WHAT NEEDS TO BE DONE
Print only the line with "right elbow: (196, 274)" and the lines after it, ending with the last line of the material, each exactly as it stands.

***

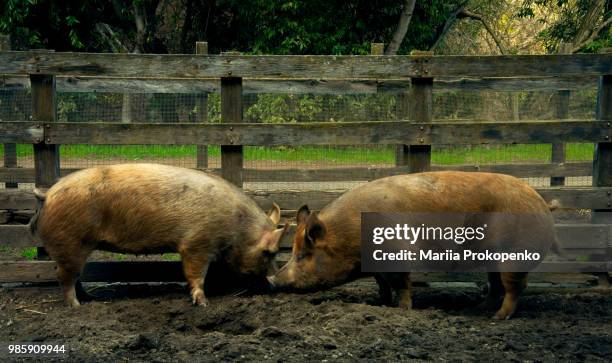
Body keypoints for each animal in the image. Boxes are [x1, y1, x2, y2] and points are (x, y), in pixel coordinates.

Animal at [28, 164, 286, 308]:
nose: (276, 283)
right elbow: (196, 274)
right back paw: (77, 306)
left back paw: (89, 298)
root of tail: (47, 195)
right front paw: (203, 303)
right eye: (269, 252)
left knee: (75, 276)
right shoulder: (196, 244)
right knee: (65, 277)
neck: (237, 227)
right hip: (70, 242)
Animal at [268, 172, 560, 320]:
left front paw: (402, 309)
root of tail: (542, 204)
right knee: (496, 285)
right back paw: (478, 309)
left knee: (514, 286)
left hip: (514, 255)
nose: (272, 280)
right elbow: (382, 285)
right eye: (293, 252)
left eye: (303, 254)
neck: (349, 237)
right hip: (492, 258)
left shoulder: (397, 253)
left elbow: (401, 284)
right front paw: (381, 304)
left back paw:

***

RESULT OF THE EXERCISE
right elbow: (196, 274)
right back paw: (77, 306)
left back paw: (89, 298)
root of tail: (47, 195)
right front paw: (203, 303)
right eye: (269, 252)
left knee: (75, 276)
right shoulder: (196, 244)
right knee: (65, 277)
neck: (237, 227)
right hip: (70, 242)
Animal at [268, 172, 560, 320]:
left front paw: (402, 309)
root of tail: (542, 204)
right knee: (496, 285)
right back paw: (478, 309)
left knee: (514, 286)
left hip: (514, 255)
nose: (272, 280)
right elbow: (382, 285)
right eye: (293, 252)
left eye: (303, 254)
neck: (349, 237)
right hip: (492, 258)
left shoulder: (397, 253)
left elbow: (401, 284)
right front paw: (381, 304)
left back paw:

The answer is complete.